PROVIDED RECORDS:
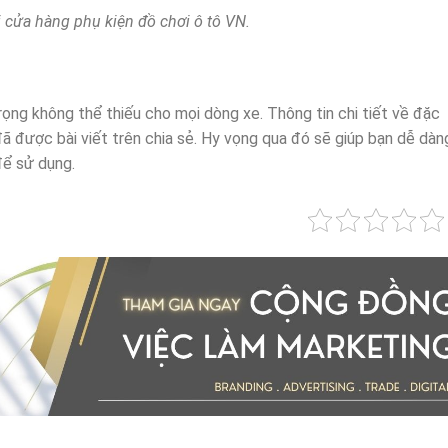
 cửa hàng phụ kiện đồ chơi ô tô VN.
rọng không thể thiếu cho mọi dòng xe. Thông tin chi tiết về đặc
đã được bài viết trên chia sẻ. Hy vọng qua đó sẽ giúp bạn dễ dàn
để sử dụng.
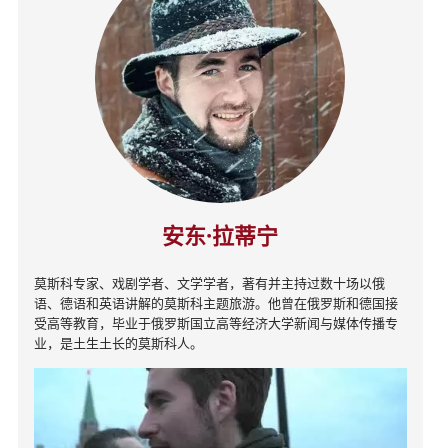
安东·拉蒂宁
莫斯科专家、戏剧学者、文学学者，著有并主持过数十场以俄
语、德语和英语讲解的莫斯科主题旅游。他曾在俄罗斯和德国接
受高等教育，毕业于俄罗斯国立高等经济大学新闻与媒体传播专
业，是土生土长的莫斯科人。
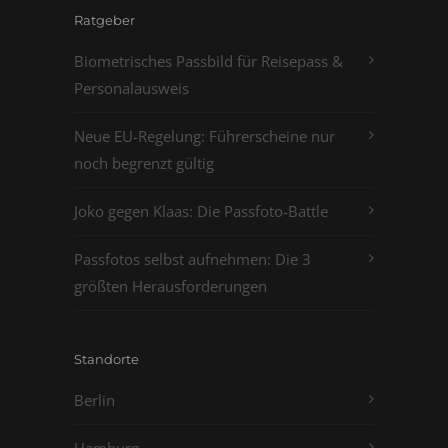
Ratgeber
Biometrisches Passbild für Reisepass &
Personalausweis
Neue EU-Regelung: Führerscheine nur
noch begrenzt gültig
Joko gegen Klaas: Die Passfoto-Battle
Passfotos selbst aufnehmen: Die 3
größten Herausforderungen
Standorte
Berlin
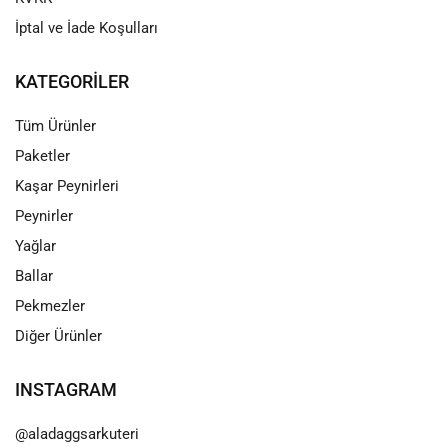
İptal ve İade Koşulları
KATEGORILER
Tüm Ürünler
Paketler
Kaşar Peynirleri
Peynirler
Yağlar
Ballar
Pekmezler
Diğer Ürünler
INSTAGRAM
@aladaggsarkuteri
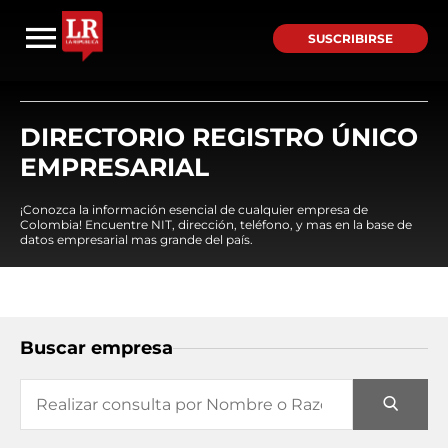
SUSCRIBIRSE
DIRECTORIO REGISTRO ÚNICO
EMPRESARIAL
¡Conozca la información esencial de cualquier empresa de
Colombia! Encuentre NIT, dirección, teléfono, y mas en la base de
datos empresarial mas grande del país.
Buscar empresa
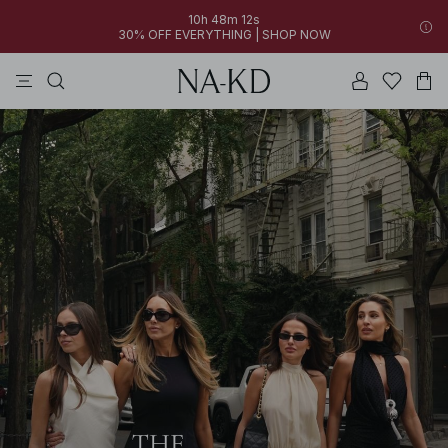
10h 48m 09s
30% OFF EVERYTHING | SHOP NOW
jakker
bukser
kjoler
toppe
sorte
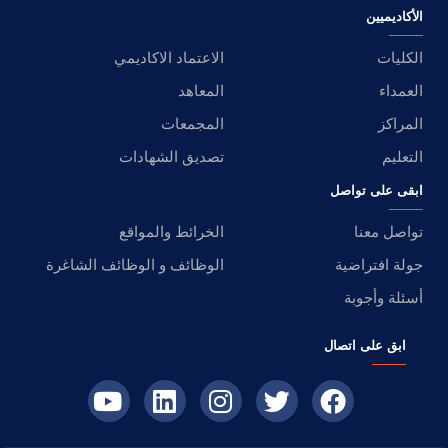
الأكاديميين
الكليات
الاعتماد الاكاديمي
العمداء
المعاهد
المراكز
المجمعات
التعليم
تصديق الشهادات
ابقى على تواصل
تواصل معنا
الخرائط والمواقع
جولة افتراضية
الوظائف و الوظائف الشاغرة
أسئلة وأجوبة
ابق على اتصال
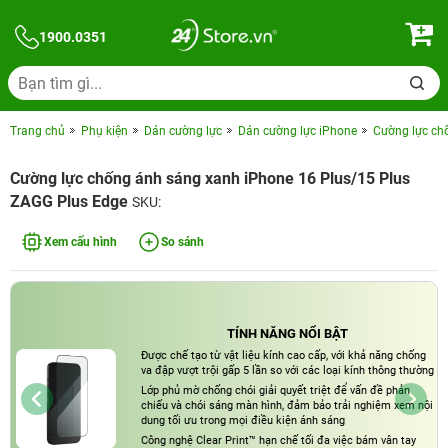
1900.0351
Trang chủ
Phụ kiện
Dán cường lực
Dán cường lực iPhone
Cường lực ch
Cường lực chống ánh sáng xanh iPhone 16 Plus/15 Plus
ZAGG Plus Edge
SKU:
Xem cấu hình
So sánh
TÍNH NĂNG NỔI BẬT
Được chế tạo từ vật liệu kính cao cấp, với khả năng chống
va đập vượt trội gấp 5 lần so với các loại kính thông thường
Lớp phủ mờ chống chói giải quyết triệt để vấn đề phản
chiếu và chói sáng màn hình, đảm bảo trải nghiệm xem nội
dung tối ưu trong mọi điều kiện ánh sáng
Công nghệ Clear Print™ hạn chế tối đa việc bám vân tay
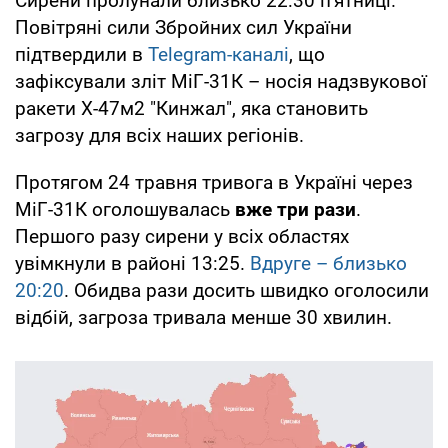
Сирени пролунали близько 22:30 п'ятниці.
Повітряні сили Збройних сил України
підтвердили в
Telegram-каналі
, що
зафіксували зліт МіГ-31К – носія надзвукової
ракети Х-47м2 "Кинжал", яка становить
загрозу для всіх наших регіонів.
Протягом 24 травня тривога в Україні через
МіГ-31К оголошувалась
вже три рази
.
Першого разу сирени у всіх областях
увімкнули в районі 13:25.
Вдруге – близько
20:20
. Обидва рази досить швидко оголосили
відбій, загроза тривала менше 30 хвилин.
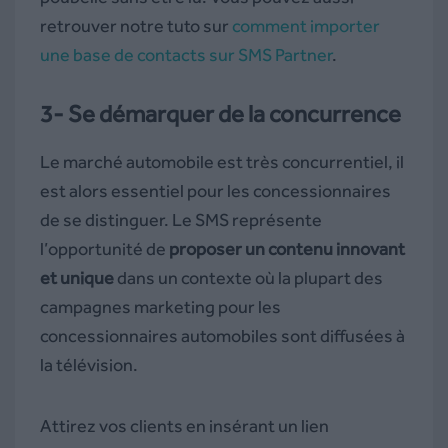
retrouver notre tuto sur
comment importer
une base de contacts sur SMS Partner
.
3- Se démarquer de la concurrence
Le marché automobile est très concurrentiel, il
est alors essentiel pour les concessionnaires
de se distinguer. Le SMS représente
l’opportunité de
proposer un contenu innovant
et unique
dans un contexte où la plupart des
campagnes marketing pour les
concessionnaires automobiles sont diffusées à
la télévision.
Attirez vos clients en insérant un lien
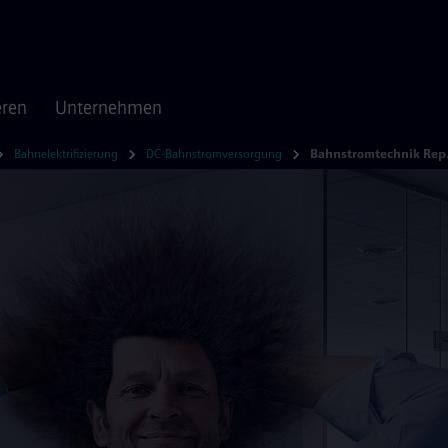
eren
Unternehmen
Bahnelektrifizierung
DC-Bahnstromversorgung
Bahn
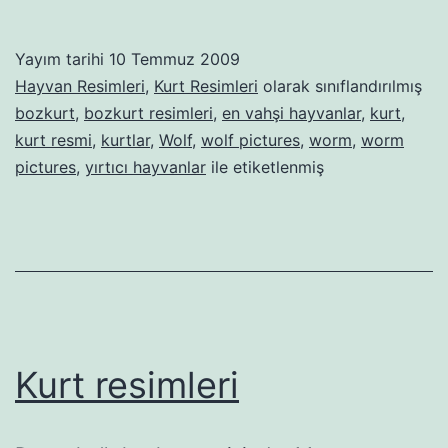
Yayım tarihi
10 Temmuz 2009
Hayvan Resimleri
,
Kurt Resimleri
olarak sınıflandırılmış
bozkurt
,
bozkurt resimleri
,
en vahşi hayvanlar
,
kurt
,
kurt resmi
,
kurtlar
,
Wolf
,
wolf pictures
,
worm
,
worm
pictures
,
yırtıcı hayvanlar
ile etiketlenmiş
Kurt resimleri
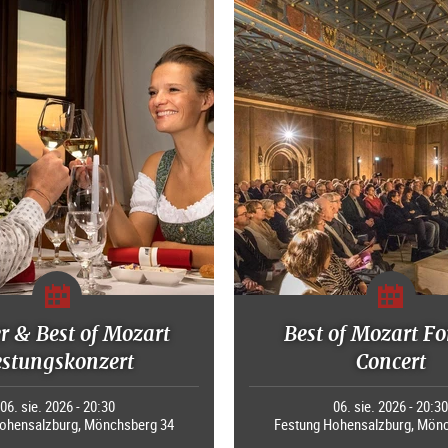
r & Best of Mozart
Best of Mozart Fo
estungskonzert
Concert
06. sie. 2026 - 20:30
06. sie. 2026 - 20:3
ohensalzburg, Mönchsberg 34
Festung Hohensalzburg, Mön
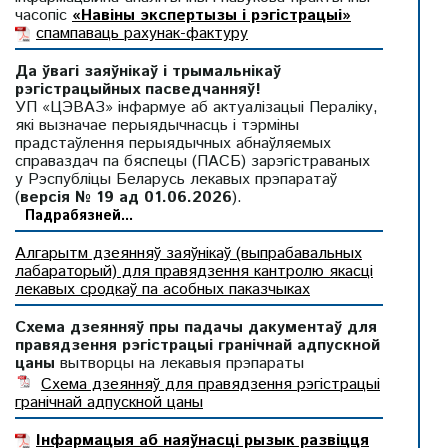
часопіс
«Навіны экспертызы і рэгістрацыі»
спампаваць рахунак-фактуру
Да ўвагі заяўнікаў і трымальнікаў
рэгістрацыйных пасведчанняў!
УП «ЦЭВАЗ» інфармуе аб актуалізацыі Пераліку,
які вызначае перыядычнасць і тэрміны
прадстаўлення перыядычных абнаўляемых
справаздач па бяспецы (ПАСБ) зарэгістраваных
у Рэспубліцы Беларусь лекавых прэпаратаў
(
версія № 19 ад 01.06.2026
).
Падрабязней...
Алгарытм дзеянняў заяўнікаў (выпрабавальных
лабараторый) для правядзення кантролю якасці
лекавых сродкаў па асобных паказчыках
Схема дзеянняў пры падачы дакументаў для
правядзення рэгістрацыі гранічнай адпускной
цаны
вытворцы на лекавыя прэпараты
Схема дзеянняў для правядзення рэгістрацыі
гранічнай адпускной цаны
Інфармацыя аб наяўнасці рызык развіцця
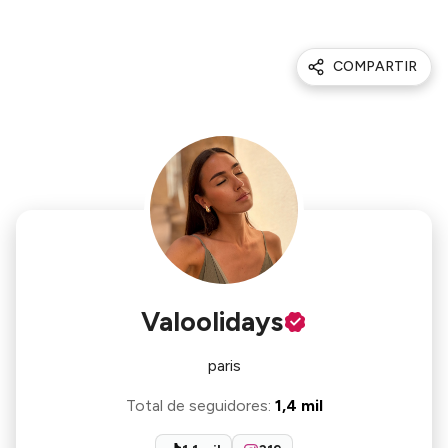
COMPARTIR
Valoolidays
paris
Total de seguidores
:
1,4 mil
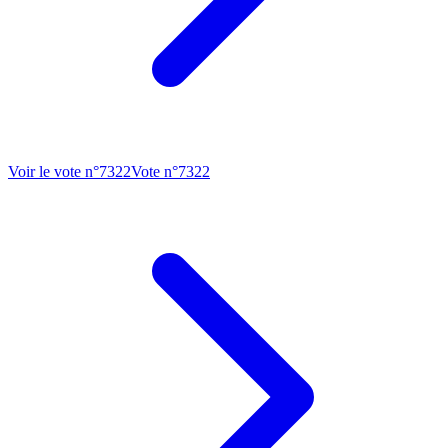
Voir le vote n°
7322
Vote n°
7322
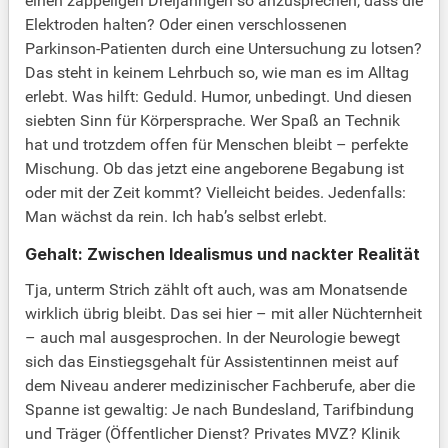
einen zappeligen Dreijährigen so anzusprechen, dass die
Elektroden halten? Oder einen verschlossenen
Parkinson-Patienten durch eine Untersuchung zu lotsen?
Das steht in keinem Lehrbuch so, wie man es im Alltag
erlebt. Was hilft: Geduld. Humor, unbedingt. Und diesen
siebten Sinn für Körpersprache. Wer Spaß an Technik
hat und trotzdem offen für Menschen bleibt – perfekte
Mischung. Ob das jetzt eine angeborene Begabung ist
oder mit der Zeit kommt? Vielleicht beides. Jedenfalls:
Man wächst da rein. Ich hab’s selbst erlebt.
Gehalt: Zwischen Idealismus und nackter Realität
Tja, unterm Strich zählt oft auch, was am Monatsende
wirklich übrig bleibt. Das sei hier – mit aller Nüchternheit
– auch mal ausgesprochen. In der Neurologie bewegt
sich das Einstiegsgehalt für Assistentinnen meist auf
dem Niveau anderer medizinischer Fachberufe, aber die
Spanne ist gewaltig: Je nach Bundesland, Tarifbindung
und Träger (Öffentlicher Dienst? Privates MVZ? Klinik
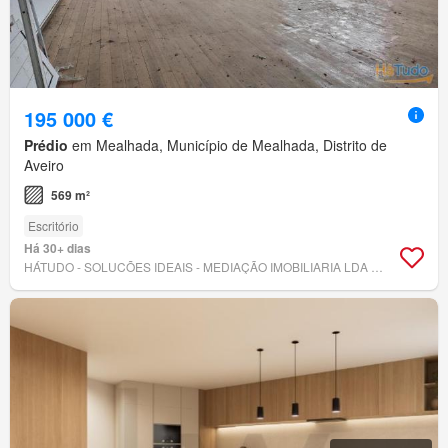
195 000 €
Prédio
em Mealhada, Município de Mealhada, Distrito de
Aveiro
569 m²
Escritório
Há 30+ dias
HÁTUDO - SOLUCÕES IDEAIS - MEDIAÇÃO IMOBILIARIA LDA - AMI 5535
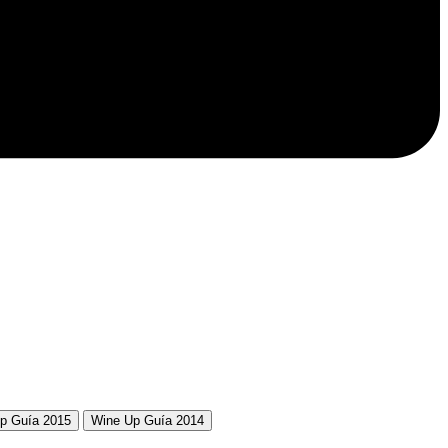
p Guía 2015
Wine Up Guía 2014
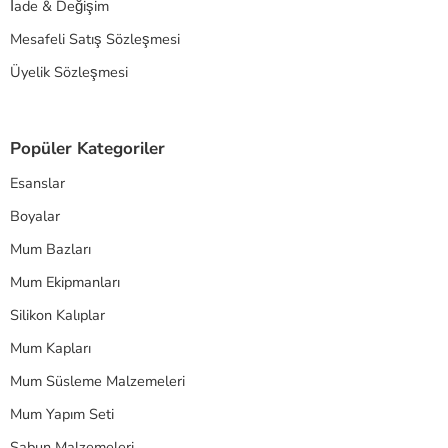
İade & Değişim
Mesafeli Satış Sözleşmesi
Üyelik Sözleşmesi
Popüler Kategoriler
Esanslar
Boyalar
Mum Bazları
Mum Ekipmanları
Silikon Kalıplar
Mum Kapları
Mum Süsleme Malzemeleri
Mum Yapım Seti
Sabun Malzemeleri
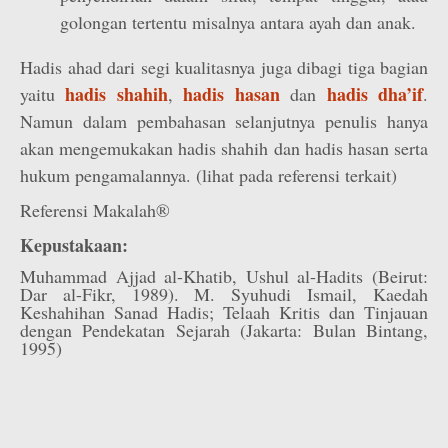
golongan tertentu misalnya antara ayah dan anak.
Hadis ahad dari segi kualitasnya juga dibagi tiga bagian
hadis shahih
hadis hasan
hadis dha’if
yaitu
,
dan
.
Namun dalam pembahasan selanjutnya penulis hanya
akan mengemukakan hadis shahih dan hadis hasan serta
hukum pengamalannya. (lihat pada referensi terkait)
Referensi Makalah®
Kepustakaan:
Muhammad Ajjad al-Khatib, Ushul al-Hadits (Beirut:
Dar al-Fikr, 1989). M. Syuhudi Ismail, Kaedah
Keshahihan Sanad Hadis; Telaah Kritis dan Tinjauan
dengan Pendekatan Sejarah (Jakarta: Bulan Bintang,
1995)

WHAT TO DO: Reproduce word for word the text given in every one of the entries above, keeping each line as it appears, and leave the pictures out of your answer.

TASK RESPONSE:
 cửa hàng phụ kiện đồ chơi ô tô VN.
rọng không thể thiếu cho mọi dòng xe. Thông tin chi tiết về đặc
đã được bài viết trên chia sẻ. Hy vọng qua đó sẽ giúp bạn dễ dàn
để sử dụng.
安东·拉蒂宁
莫斯科专家、戏剧学者、文学学者，著有并主持过数十场以俄
语、德语和英语讲解的莫斯科主题旅游。他曾在俄罗斯和德国接
受高等教育，毕业于俄罗斯国立高等经济大学新闻与媒体传播专
业，是土生土长的莫斯科人。
Ratgeber
Biometrisches Passbild für Reisepass &
Personalausweis
Neue EU-Regelung: Führerscheine nur
noch begrenzt gültig
Joko gegen Klaas: Die Passfoto-Battle
Passfotos selbst aufnehmen: Die 3
größten Herausforderungen
Standorte
Berlin
İptal ve İade Koşulları
KATEGORILER
Tüm Ürünler
Paketler
Kaşar Peynirleri
Peynirler
Yağlar
Ballar
Pekmezler
Diğer Ürünler
INSTAGRAM
@aladaggsarkuteri
SUSCRIBIRSE
DIRECTORIO REGISTRO ÚNICO
EMPRESARIAL
¡Conozca la información esencial de cualquier empresa de
Colombia! Encuentre NIT, dirección, teléfono, y mas en la base de
datos empresarial mas grande del país.
Buscar empresa
10h 48m 09s
30% OFF EVERYTHING | SHOP NOW
jakker
bukser
kjoler
toppe
sorte
الأكاديميين
الكليات
الاعتماد الاكاديمي
العمداء
المعاهد
المراكز
المجمعات
التعليم
تصديق الشهادات
ابقى على تواصل
تواصل معنا
الخرائط والمواقع
جولة افتراضية
الوظائف و الوظائف الشاغرة
أسئلة وأجوبة
ابق على اتصال
1900.0351
Trang chủ
Phụ kiện
Dán cường lực
Dán cường lực iPhone
Cường lực ch
Cường lực chống ánh sáng xanh iPhone 16 Plus/15 Plus
ZAGG Plus Edge
SKU:
Xem cấu hình
So sánh
TÍNH NĂNG NỔI BẬT
Được chế tạo từ vật liệu kính cao cấp, với khả năng chống
va đập vượt trội gấp 5 lần so với các loại kính thông thường
Lớp phủ mờ chống chói giải quyết triệt để vấn đề phản
chiếu và chói sáng màn hình, đảm bảo trải nghiệm xem nội
dung tối ưu trong mọi điều kiện ánh sáng
Công nghệ Clear Print™ hạn chế tối đa việc bám vân tay
Сирени пролунали близько 22:30 п'ятниці.
Повітряні сили Збройних сил України
підтвердили в
Telegram-каналі
, що
зафіксували зліт МіГ-31К – носія надзвукової
ракети Х-47м2 "Кинжал", яка становить
загрозу для всіх наших регіонів.
Протягом 24 травня тривога в Україні через
МіГ-31К оголошувалась
вже три рази
.
Першого разу сирени у всіх областях
увімкнули в районі 13:25.
Вдруге – близько
20:20
. Обидва рази досить швидко оголосили
відбій, загроза тривала менше 30 хвилин.
retrouver notre tuto sur
comment importer
une base de contacts sur SMS Partner
.
3- Se démarquer de la concurrence
Le marché automobile est très concurrentiel, il
est alors essentiel pour les concessionnaires
de se distinguer. Le SMS représente
l’opportunité de
proposer un contenu innovant
et unique
dans un contexte où la plupart des
campagnes marketing pour les
concessionnaires automobiles sont diffusées à
la télévision.
Attirez vos clients en insérant un lien
eren
Unternehmen
Bahnelektrifizierung
DC-Bahnstromversorgung
Bahn
Yayım tarihi
10 Temmuz 2009
Hayvan Resimleri
,
Kurt Resimleri
olarak sınıflandırılmış
bozkurt
,
bozkurt resimleri
,
en vahşi hayvanlar
,
kurt
,
kurt resmi
,
kurtlar
,
Wolf
,
wolf pictures
,
worm
,
worm
pictures
,
yırtıcı hayvanlar
ile etiketlenmiş
Kurt resimleri
r & Best of Mozart
Best of Mozart Fo
estungskonzert
Concert
06. sie. 2026 - 20:30
06. sie. 2026 - 20:3
ohensalzburg, Mönchsberg 34
Festung Hohensalzburg, Mön
часопіс
«Навіны экспертызы і рэгістрацыі»
спампаваць рахунак-фактуру
Да ўвагі заяўнікаў і трымальнікаў
рэгістрацыйных пасведчанняў!
УП «ЦЭВАЗ» інфармуе аб актуалізацыі Пераліку,
які вызначае перыядычнасць і тэрміны
прадстаўлення перыядычных абнаўляемых
справаздач па бяспецы (ПАСБ) зарэгістраваных
у Рэспубліцы Беларусь лекавых прэпаратаў
(
версія № 19 ад 01.06.2026
).
Падрабязней...
Алгарытм дзеянняў заяўнікаў (выпрабавальных
лабараторый) для правядзення кантролю якасці
лекавых сродкаў па асобных паказчыках
Схема дзеянняў пры падачы дакументаў для
правядзення рэгістрацыі гранічнай адпускной
цаны
вытворцы на лекавыя прэпараты
Схема дзеянняў для правядзення рэгістрацыі
гранічнай адпускной цаны
Інфармацыя аб наяўнасці рызык развіцця
COMPARTIR
Valoolidays
paris
Total de seguidores
:
1,4 mil
Voir le vote n°
7322
Vote n°
7322
einen zappeligen Dreijährigen so anzusprechen, dass die
Elektroden halten? Oder einen verschlossenen
Parkinson-Patienten durch eine Untersuchung zu lotsen?
Das steht in keinem Lehrbuch so, wie man es im Alltag
erlebt. Was hilft: Geduld. Humor, unbedingt. Und diesen
siebten Sinn für Körpersprache. Wer Spaß an Technik
hat und trotzdem offen für Menschen bleibt – perfekte
Mischung. Ob das jetzt eine angeborene Begabung ist
oder mit der Zeit kommt? Vielleicht beides. Jedenfalls:
Man wächst da rein. Ich hab’s selbst erlebt.
Gehalt: Zwischen Idealismus und nackter Realität
Tja, unterm Strich zählt oft auch, was am Monatsende
wirklich übrig bleibt. Das sei hier – mit aller Nüchternheit
– auch mal ausgesprochen. In der Neurologie bewegt
sich das Einstiegsgehalt für Assistentinnen meist auf
dem Niveau anderer medizinischer Fachberufe, aber die
Spanne ist gewaltig: Je nach Bundesland, Tarifbindung
und Träger (Öffentlicher Dienst? Privates MVZ? Klinik
195 000 €
Prédio
em Mealhada, Município de Mealhada, Distrito de
Aveiro
569 m²
Escritório
Há 30+ dias
HÁTUDO - SOLUCÕES IDEAIS - MEDIAÇÃO IMOBILIARIA LDA - AMI 5535
p Guía 2015
Wine Up Guía 2014
İade & Değişim
Mesafeli Satış Sözleşmesi
Üyelik Sözleşmesi
Popüler Kategoriler
Esanslar
Boyalar
Mum Bazları
Mum Ekipmanları
Silikon Kalıplar
Mum Kapları
Mum Süsleme Malzemeleri
Mum Yapım Seti
Sabun Malzemeleri
golongan tertentu misalnya antara ayah dan anak.
Hadis ahad dari segi kualitasnya juga dibagi tiga bagian
hadis shahih
hadis hasan
hadis dha’if
yaitu
,
dan
.
Namun dalam pembahasan selanjutnya penulis hanya
akan mengemukakan hadis shahih dan hadis hasan serta
hukum pengamalannya. (lihat pada referensi terkait)
Referensi Makalah®
Kepustakaan:
Muhammad Ajjad al-Khatib, Ushul al-Hadits (Beirut:
Dar al-Fikr, 1989). M. Syuhudi Ismail, Kaedah
Keshahihan Sanad Hadis; Telaah Kritis dan Tinjauan
dengan Pendekatan Sejarah (Jakarta: Bulan Bintang,
1995)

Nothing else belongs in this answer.